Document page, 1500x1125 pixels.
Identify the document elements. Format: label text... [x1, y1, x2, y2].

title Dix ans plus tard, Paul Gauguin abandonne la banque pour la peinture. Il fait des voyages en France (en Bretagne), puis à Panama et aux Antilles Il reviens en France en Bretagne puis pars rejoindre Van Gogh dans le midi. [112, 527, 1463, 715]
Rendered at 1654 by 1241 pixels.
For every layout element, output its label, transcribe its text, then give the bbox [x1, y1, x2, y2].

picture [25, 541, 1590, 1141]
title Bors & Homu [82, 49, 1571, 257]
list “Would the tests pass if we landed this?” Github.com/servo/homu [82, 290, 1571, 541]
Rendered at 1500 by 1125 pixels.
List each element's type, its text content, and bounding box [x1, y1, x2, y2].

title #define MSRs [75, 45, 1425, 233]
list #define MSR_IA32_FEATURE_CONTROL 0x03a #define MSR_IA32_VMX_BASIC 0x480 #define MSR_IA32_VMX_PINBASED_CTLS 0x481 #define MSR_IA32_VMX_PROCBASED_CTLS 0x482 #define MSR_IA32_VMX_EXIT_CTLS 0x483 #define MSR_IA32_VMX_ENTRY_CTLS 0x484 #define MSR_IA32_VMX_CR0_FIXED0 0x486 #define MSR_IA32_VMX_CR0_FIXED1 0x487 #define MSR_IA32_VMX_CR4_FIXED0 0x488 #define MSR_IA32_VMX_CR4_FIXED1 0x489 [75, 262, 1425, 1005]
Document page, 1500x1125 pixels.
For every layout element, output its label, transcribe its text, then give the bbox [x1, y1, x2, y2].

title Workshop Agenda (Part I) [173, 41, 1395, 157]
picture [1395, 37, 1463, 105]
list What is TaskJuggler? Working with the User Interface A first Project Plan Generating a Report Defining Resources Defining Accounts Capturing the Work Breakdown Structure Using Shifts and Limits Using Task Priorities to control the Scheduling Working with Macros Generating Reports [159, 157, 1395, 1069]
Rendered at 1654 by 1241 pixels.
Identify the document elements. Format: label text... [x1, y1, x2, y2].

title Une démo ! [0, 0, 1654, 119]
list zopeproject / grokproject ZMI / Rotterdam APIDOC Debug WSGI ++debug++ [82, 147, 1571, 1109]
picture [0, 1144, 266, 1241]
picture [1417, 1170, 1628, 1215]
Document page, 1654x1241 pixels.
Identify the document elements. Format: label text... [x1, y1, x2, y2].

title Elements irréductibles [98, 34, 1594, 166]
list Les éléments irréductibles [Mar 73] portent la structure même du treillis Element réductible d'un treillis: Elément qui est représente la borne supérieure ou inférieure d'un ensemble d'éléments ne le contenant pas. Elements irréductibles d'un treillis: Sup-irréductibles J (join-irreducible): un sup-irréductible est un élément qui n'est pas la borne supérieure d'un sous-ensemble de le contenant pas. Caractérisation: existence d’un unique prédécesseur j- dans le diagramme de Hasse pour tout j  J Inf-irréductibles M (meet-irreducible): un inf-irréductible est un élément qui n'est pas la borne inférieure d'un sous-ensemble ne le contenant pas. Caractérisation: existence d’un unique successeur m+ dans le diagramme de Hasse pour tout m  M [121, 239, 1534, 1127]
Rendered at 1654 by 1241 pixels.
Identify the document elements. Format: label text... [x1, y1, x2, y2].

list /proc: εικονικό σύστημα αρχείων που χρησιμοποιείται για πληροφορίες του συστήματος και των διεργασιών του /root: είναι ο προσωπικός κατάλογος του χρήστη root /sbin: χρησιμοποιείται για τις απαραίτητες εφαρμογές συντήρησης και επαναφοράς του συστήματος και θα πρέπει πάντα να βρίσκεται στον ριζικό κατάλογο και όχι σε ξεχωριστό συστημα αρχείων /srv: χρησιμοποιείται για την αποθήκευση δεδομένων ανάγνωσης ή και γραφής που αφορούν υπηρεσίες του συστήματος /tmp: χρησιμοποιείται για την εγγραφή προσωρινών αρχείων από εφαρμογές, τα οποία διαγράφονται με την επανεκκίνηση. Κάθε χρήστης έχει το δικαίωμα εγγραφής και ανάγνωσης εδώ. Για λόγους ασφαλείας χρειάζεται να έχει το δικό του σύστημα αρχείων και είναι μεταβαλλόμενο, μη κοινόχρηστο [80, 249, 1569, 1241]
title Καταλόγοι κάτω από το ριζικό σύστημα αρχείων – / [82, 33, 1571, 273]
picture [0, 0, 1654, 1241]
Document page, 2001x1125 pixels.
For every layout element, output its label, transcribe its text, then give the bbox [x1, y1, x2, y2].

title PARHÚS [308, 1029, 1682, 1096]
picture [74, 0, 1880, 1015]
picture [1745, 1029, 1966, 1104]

#### Task to complete
Reproduce everything in the listing above from the line containing "Rendered at 1500 by 1125 pixels." down to the line containing "list #define MSR_IA32_FEATURE_CONTROL", with both of those lines included.

#### Reply
Rendered at 1500 by 1125 pixels.
List each element's type, its text content, and bounding box [x1, y1, x2, y2].

title #define MSRs [75, 45, 1425, 233]
list #define MSR_IA32_FEATURE_CONTROL 0x03a #define MSR_IA32_VMX_BASIC 0x480 #define MSR_IA32_VMX_PINBASED_CTLS 0x481 #define MSR_IA32_VMX_PROCBASED_CTLS 0x482 #define MSR_IA32_VMX_EXIT_CTLS 0x483 #define MSR_IA32_VMX_ENTRY_CTLS 0x484 #define MSR_IA32_VMX_CR0_FIXED0 0x486 #define MSR_IA32_VMX_CR0_FIXED1 0x487 #define MSR_IA32_VMX_CR4_FIXED0 0x488 #define MSR_IA32_VMX_CR4_FIXED1 0x489 [75, 262, 1425, 1005]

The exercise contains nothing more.